En bas, la classe ouvrière bouge
Le mot d’ordre brandi par le mouvement VAT (Une Vie Après le Travail, dirigé par Rick Azevedo) appelant à la fin du régime 6X1 [six jours de travail et un jour de congés) a débordé sur les réseaux sociaux et dans la rue, comme en témoigne le succès de la pétition et des manifestations du 15 novembre sur le thème.
C’est là un mouvement souterrain, qui touche tous les lieux de travail dans tout le pays, et redéfini les revendications et les agendas de la classe ouvrière elle-même. La lutte contre l’échelle 6X1 est associée à la nécessité d’une défense plus large des droits des travailleurs en tant que classe, comme la défense de la santé mentale et du temps libre pour les activités en dehors du travail.
La grève lancée par les travailleurs de PepsiCo dans les usines d’Itaquera (SP) et de Sorocaba contre l’échelle 6X1 est un point d’inflexion : il s’agit de la première grève pour la réduction du temps de travail depuis le lancement du mouvement VAT. Cela signifie un saut qualitatif, car la lutte des travailleurs de PepsiCo se répercute dans tout le pays. De nombreuses manifestations de solidarité ont lieu lors des assemblées de grévistes et sur les piquets de grève.
D’autre part, toujours dans le calendrier des luttes, la grève des enseignants municipaux de Rio de Janeiro fait face à Eduardo Paes {le maire centriste] avec des assemblées combattives, une occupation éclair de la mairie et une marche réprimée par la police militaire.
Nous devons soutenir ces luttes en cours de toutes nos forces, et prendre des initiatives u niveau des parlements régionaux et des conseils municipaux pour déposer des lois locales contre l’échelle 6×1, en suivant le modèle présenté par Fábio Félix et suivi par Luciana Genro, Camila Valadão, Roberto Robaina, Luana Alves, parmi d’autres.
N’oublions pas le train de mesures antipopulaires
Les luttes contre l’échelle 6×1 et pour l’arrestation de Bolsonaro nécessitent une large unité d’action. Cependant, il y a une lutte importante que nous devons mener, qui concerne les mesures de réduction des dépenses qui vont être annoncées par le ministre de l’Économie, Fernando Haddad.
Nous sommes de ceux qui ont promu le manifeste contre le ce train de mesures. Derrière le discours sur « l’équilibre budgétaire » se cache la poursuite du « nouvel encadrement budgétaire », de fait une orientation de restrictions antipopulaires[2].
C’est notre position. Et en toute cohérence, nous nous joindrons aux luttes en cours en défendant ces mots-d ’ordre.
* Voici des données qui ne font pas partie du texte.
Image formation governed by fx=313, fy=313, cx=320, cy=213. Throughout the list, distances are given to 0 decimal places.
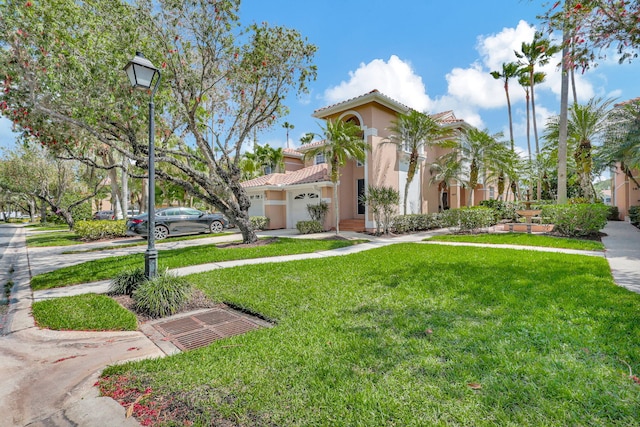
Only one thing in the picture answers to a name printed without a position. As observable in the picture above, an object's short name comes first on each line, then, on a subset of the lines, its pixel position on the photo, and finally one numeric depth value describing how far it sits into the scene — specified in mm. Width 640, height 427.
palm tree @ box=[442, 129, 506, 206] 18194
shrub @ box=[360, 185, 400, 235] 14789
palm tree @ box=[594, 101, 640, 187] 13527
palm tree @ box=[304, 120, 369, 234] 14546
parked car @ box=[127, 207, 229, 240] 15197
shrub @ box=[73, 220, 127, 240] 15703
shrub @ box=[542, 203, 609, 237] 11383
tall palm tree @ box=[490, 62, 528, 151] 27734
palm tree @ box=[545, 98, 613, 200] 14844
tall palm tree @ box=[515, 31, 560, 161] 24562
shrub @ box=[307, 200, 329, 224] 17812
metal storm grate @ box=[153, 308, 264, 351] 3910
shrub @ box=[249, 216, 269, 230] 19828
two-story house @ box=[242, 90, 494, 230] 16625
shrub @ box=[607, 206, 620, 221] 21133
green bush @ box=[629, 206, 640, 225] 15077
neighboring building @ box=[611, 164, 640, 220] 18266
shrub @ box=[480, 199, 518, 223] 20672
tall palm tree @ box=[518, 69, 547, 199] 27562
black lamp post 5646
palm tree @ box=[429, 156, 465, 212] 19312
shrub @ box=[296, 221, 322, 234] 16969
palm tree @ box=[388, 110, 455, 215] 15953
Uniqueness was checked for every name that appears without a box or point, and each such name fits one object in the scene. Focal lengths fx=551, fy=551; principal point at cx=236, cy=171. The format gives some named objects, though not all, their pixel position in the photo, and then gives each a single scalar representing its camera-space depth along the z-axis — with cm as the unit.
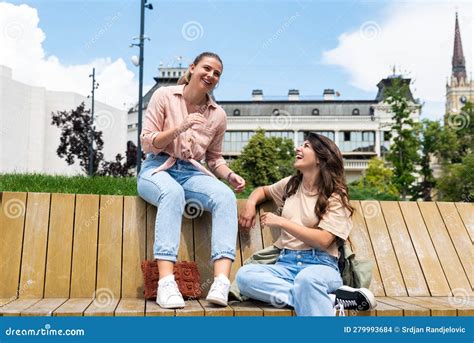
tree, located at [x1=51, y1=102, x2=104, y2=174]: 1673
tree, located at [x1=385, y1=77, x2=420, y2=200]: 1662
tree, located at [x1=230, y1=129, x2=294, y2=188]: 2694
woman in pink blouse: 244
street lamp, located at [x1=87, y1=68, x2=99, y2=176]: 1468
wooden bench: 247
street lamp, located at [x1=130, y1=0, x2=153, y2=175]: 854
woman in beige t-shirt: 225
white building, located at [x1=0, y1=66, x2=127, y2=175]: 2473
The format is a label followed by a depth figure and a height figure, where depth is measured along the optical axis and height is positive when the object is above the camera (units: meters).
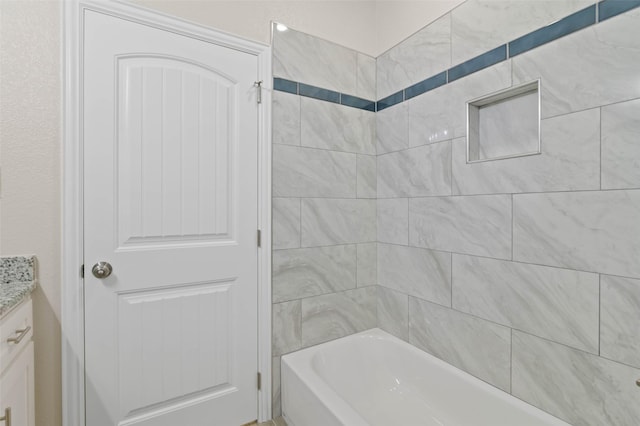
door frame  1.28 -0.01
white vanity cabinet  0.95 -0.56
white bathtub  1.35 -0.96
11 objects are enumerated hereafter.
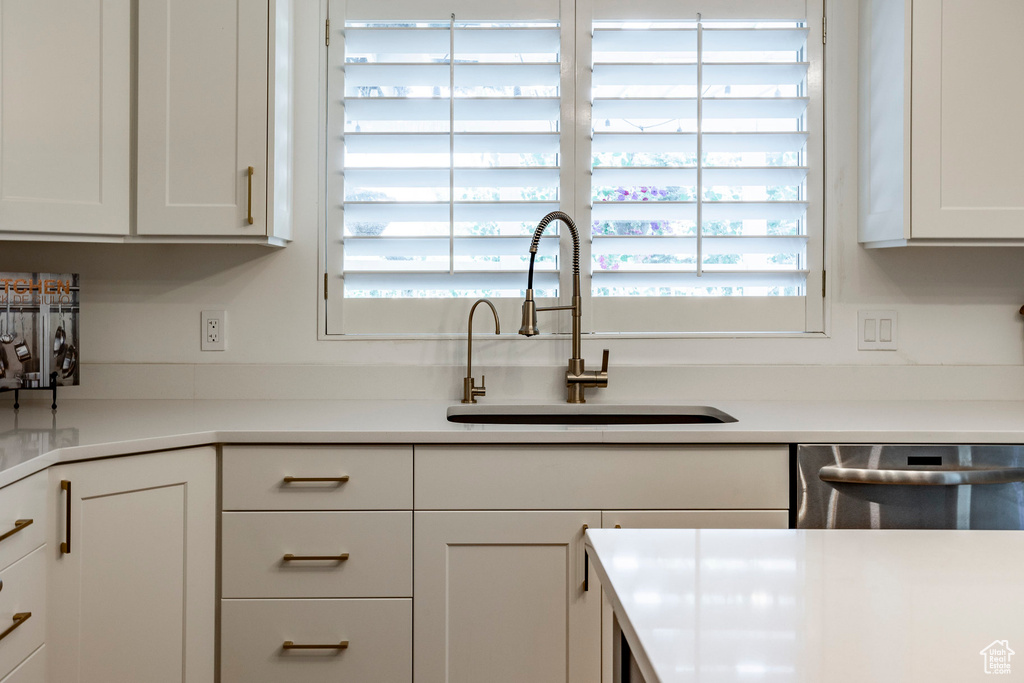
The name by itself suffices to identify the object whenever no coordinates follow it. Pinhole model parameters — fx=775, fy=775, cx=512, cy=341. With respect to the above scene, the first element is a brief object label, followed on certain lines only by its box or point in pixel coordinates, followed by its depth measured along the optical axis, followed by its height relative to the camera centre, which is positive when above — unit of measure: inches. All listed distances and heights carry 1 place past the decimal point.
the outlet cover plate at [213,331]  91.0 +0.7
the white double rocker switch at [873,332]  92.4 +1.3
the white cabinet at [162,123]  75.4 +21.4
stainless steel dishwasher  68.1 -13.2
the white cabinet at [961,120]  79.4 +22.9
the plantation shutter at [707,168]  90.4 +20.2
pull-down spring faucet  83.6 +1.1
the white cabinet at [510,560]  67.9 -19.3
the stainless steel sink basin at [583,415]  86.5 -8.4
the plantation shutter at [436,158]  90.0 +21.3
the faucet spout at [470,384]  86.0 -5.0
[1] La Police fédéral a mis en prison préventive, le 19 novembre, quatre hauts gradés de l’armée et un commissaire de police qui participaient activement à la préparation du coup d’État pour garantir le maintien de Bolsonaro au pouvoir. Le plan prévoyait entre autres la « neutralisation de Lula qui venait de gagner les élections présidentielles, de Geraldo Alkmin son vice-président et d’Alexandre de Morais, membre du Tribunal Supérieur Fédéral.
Ces éléments ont été adjoints à ceux déjà en possession de la Police fédérale dans un rapport transmis au Procureur Général. Le 26 novembre le Minsitre du STF, Alexandre de Moraes a levé le secrte de l’enquête et rendu public ce rapport. La procahine étape est l’inculpation de figures de proue du bolsonarisme comme les généraux Braga Netto, et Heleno, et bien sur Bolsonaro lui-même.
[2] Le train des mesures d’ajustement budgétaire a finalement été dévoilé le 27 novembre. Pour plus d’information, voir l’article de Mariana Conti, Les mesures de Haddad et la lutte contre l’extrême droite (en portugais).